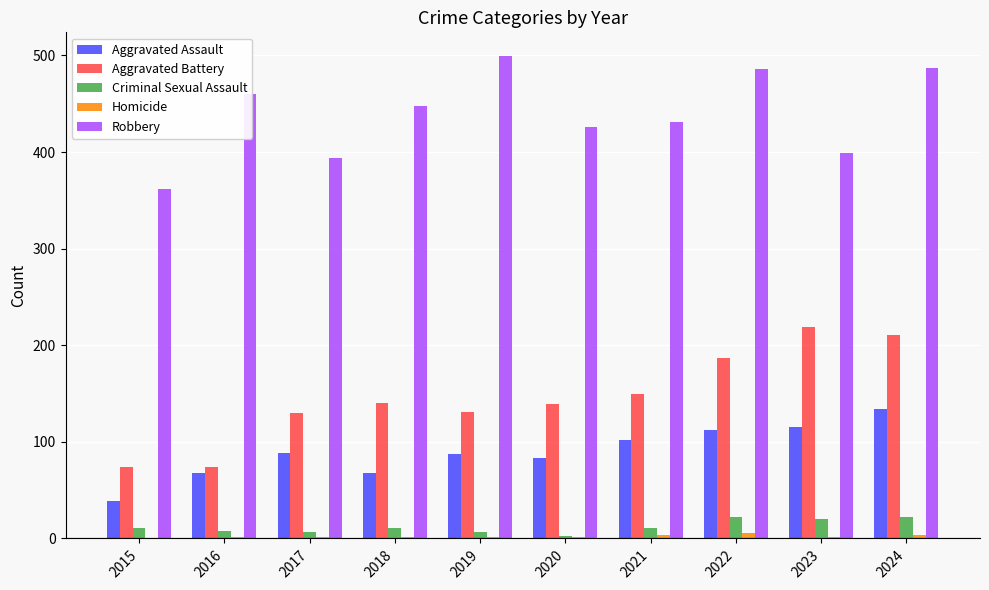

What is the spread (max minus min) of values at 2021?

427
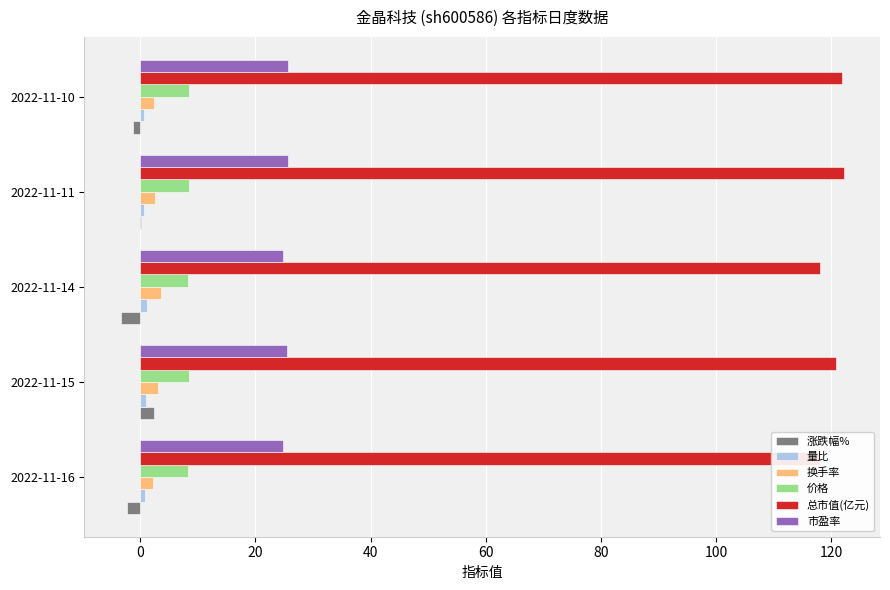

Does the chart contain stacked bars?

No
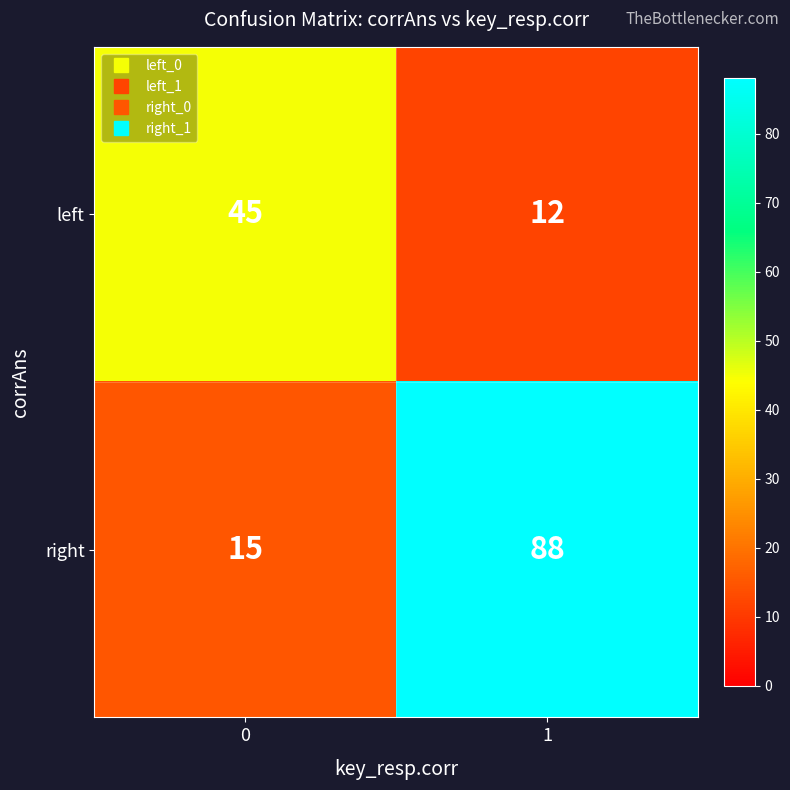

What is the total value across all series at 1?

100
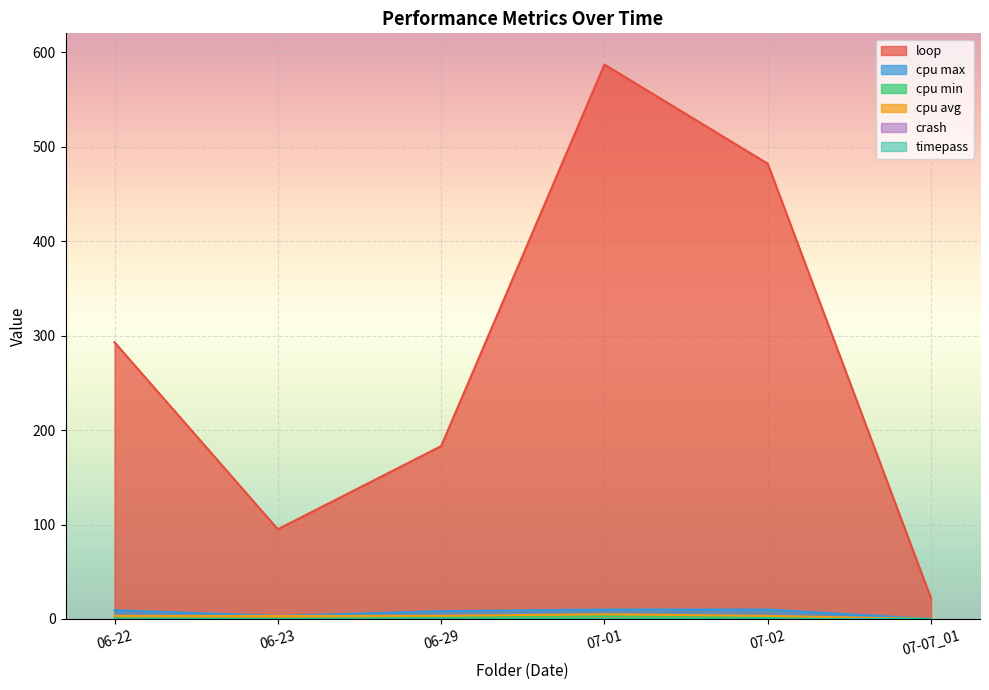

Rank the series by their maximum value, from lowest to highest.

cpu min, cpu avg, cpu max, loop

================================

--- What is needed ---
Reproduce each line of the records above word for word, leaving out the pictures.

--- Solution ---
What is the spread (max minus min) of values at 2021?

427

Does the chart contain stacked bars?

No

What is the total value across all series at 1?

100

Rank the series by their maximum value, from lowest to highest.

cpu min, cpu avg, cpu max, loop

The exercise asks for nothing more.